W obliczu trwających we Francji zamieszek odwołanie wizyty Emmanuela Macrona w Niemczech był właściwe – ocenia niemiecka prasa.

Nadmierna przemoc policji

„Leipziger Zeitung” zauważa, że sytuacja we Francji dopiero niedawno się uspokoiła po miesiącach protestów przeciwko kontrowersyjnej reformie emerytalnej. Gazeta ocenia, że nowy kryzys, wywołany zastrzeleniem przez policję 17-latka, wydaje się jeszcze bardziej przerażający i beznadziejny niż poprzednie.

„Jednym z problemów jest także nadmierna przemoc policji. Zwłaszcza w społecznych ogniskach zapalnych, które często naznaczone są handlem narkotykami i przestępczością. Za te kłopoty, które tlą się od dziesięcioleci, odpowiedzialny jest nie tylko obecny rząd. Jednak musi on teraz znaleźć odpowiedzi wykraczające poza czysto represyjną reakcję” – pisze dziennik z Lipska.

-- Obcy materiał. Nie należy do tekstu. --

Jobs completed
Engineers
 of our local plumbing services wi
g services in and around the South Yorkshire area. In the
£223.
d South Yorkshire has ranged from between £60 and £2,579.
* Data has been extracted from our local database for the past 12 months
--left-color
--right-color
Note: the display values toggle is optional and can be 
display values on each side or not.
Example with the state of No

Gazeta, pisząc o odwołanej przez prezydenta Francji wizycie w Niemczech, dodaje, że w obecnych warunkach było nie do pomyślenia, by Emmanuel Macron entuzjastycznie zwracał się do europejskiej młodzieży, podczas gdy młodzi ludzie w jego kraju wychodzą na barykady.

Miejsca wykluczenia i braku perspektyw

W podobnym tonie komentuje dziennik „Augsburger Allgemeine”.

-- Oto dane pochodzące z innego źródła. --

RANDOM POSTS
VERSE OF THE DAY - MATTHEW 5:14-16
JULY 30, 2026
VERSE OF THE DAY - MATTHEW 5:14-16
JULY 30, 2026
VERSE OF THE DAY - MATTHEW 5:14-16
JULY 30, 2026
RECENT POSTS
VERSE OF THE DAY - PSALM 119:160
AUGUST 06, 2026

„Nowy kryzys wydaje się jeszcze bardziej przerażający niż poprzednie” – czytamy. Zdaniem gazety przyczyny eskalacji są złożone i zróżnicowane. Obejmują one zarówno francuską historię kolonialną, jak i migrację zarobkową począwszy od lat 60. XX wieku. Stworzono wówcza sypialniane miasteczka na obrzeżach miast, które z czasem popadły w ruinę i stały się miejscami wykluczenia i braku perspektyw.

Zawiodła integracja

Mrocznej oceny francuskich realiów dokonuje „Reutlinger General-Anzeiger”.

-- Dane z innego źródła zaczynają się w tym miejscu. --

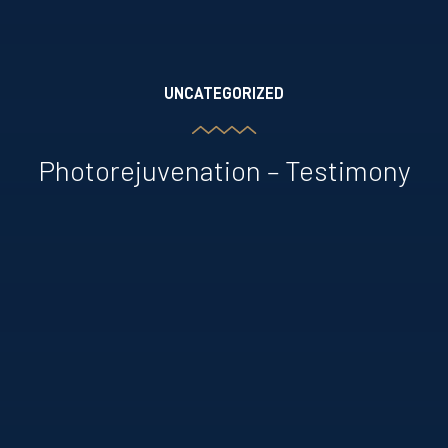
UNCATEGORIZED
Photorejuvenation – Testimony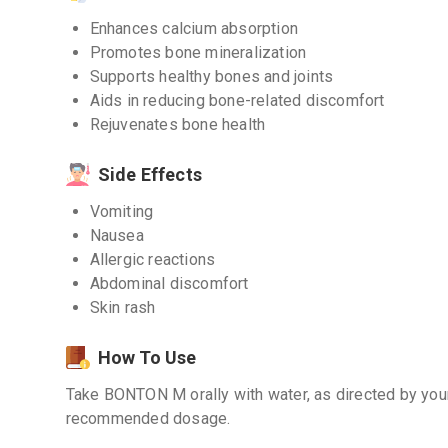
Enhances calcium absorption
Promotes bone mineralization
Supports healthy bones and joints
Aids in reducing bone-related discomfort
Rejuvenates bone health
Side Effects
Vomiting
Nausea
Allergic reactions
Abdominal discomfort
Skin rash
How To Use
Take BONTON M orally with water, as directed by you
recommended dosage.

„Po raz kolejny stało się jasne, że integracja we Francji zawiodła. W problematycznych dzielnicach na przedmieściach szerzy się bezrobocie, niezadowolenie z warunków życia, frustracja odrzuconych i tych, którzy nie mogą zapuścić korzeni we Francji, nawet jeśli są trzecim lub czwartym pokoleniem, które tam mieszka” – pisze dziennik.

Gazeta stwierdza, że nie jest jasne, w jaki sposób Emmanuel Macron zamierza opanować sytuację. „Faktem jest, że potencjał wyborczy radykalnych partii jest na ulicach. Le Pen musi tylko otworzyć ramiona, by zebrać niezadowolonych” – konstatuje dziennik.

Granica między prawem i przemocą

Równie mało optymistycznie sytuację we Francji komentuje „Stuttgarter Zeitung”. Zdaniem komentatora gazety, utrata autorytetu we Francji jest wynikiem lat pobłażliwości i odwracania głowy od problemów. Jako przykład podaje nielegalne wyścigi uliczne organizowane co tydzień na francuskich przedmieściach.

„Policja nie ma już środków, aby powstrzymać te niebezpieczne (doszło do kilku zgonów) i surowo zabronione wyścigi. Jak mogłaby to zrobić? Samochody patrolowe są często przeganiane za pomocą pocisków i fajerwerków. Poszczególne partie polityczne potępiają nie tyle zamieszki, ile policyjną przemoc, a co za tym idzie – monopol władz na użycie siły” – pisze dziennik.

Zdaniem gazety w obliczu takiego zamieszania nie należy się dziwić, gdy młodzi ludzie z przedmieść, dla których różnica między prawem a przemocą nigdy nie była istotna, co rusz niszczą i demolują wszystko.

„Odwołanie francuskiej wizyty państwowej w Niemczech było z pewnością właściwe. Można mieć tylko nadzieję, że Macron wykorzysta ten czas na przywrócenie pokoju wśród obywateli w swoim kraju” – kończy gazeta.

Zamieszki we Francj

Zamieszki we Francji trwają od nocy z wtorku na środę i są wynikiem zastrzelenia przez policję 17-letniego Nahela. O zakończenie protestów apelowała w niedzielę babcia nastolatka.

- Chcę, żeby to się zatrzymało wszędzie. Ludzie, którzy niszczą.. mówię im, żeby przestali! - mówiła w rozmowie ze stacją BFM TV.

Statystyki zatrzymań pokazują, że kolejna noc zamieszek we francuskich miastach była znacznie spokojniejsza od poprzednich. Część komentatorów obawia się jednak, że może to być jedynie cisza przed burzą.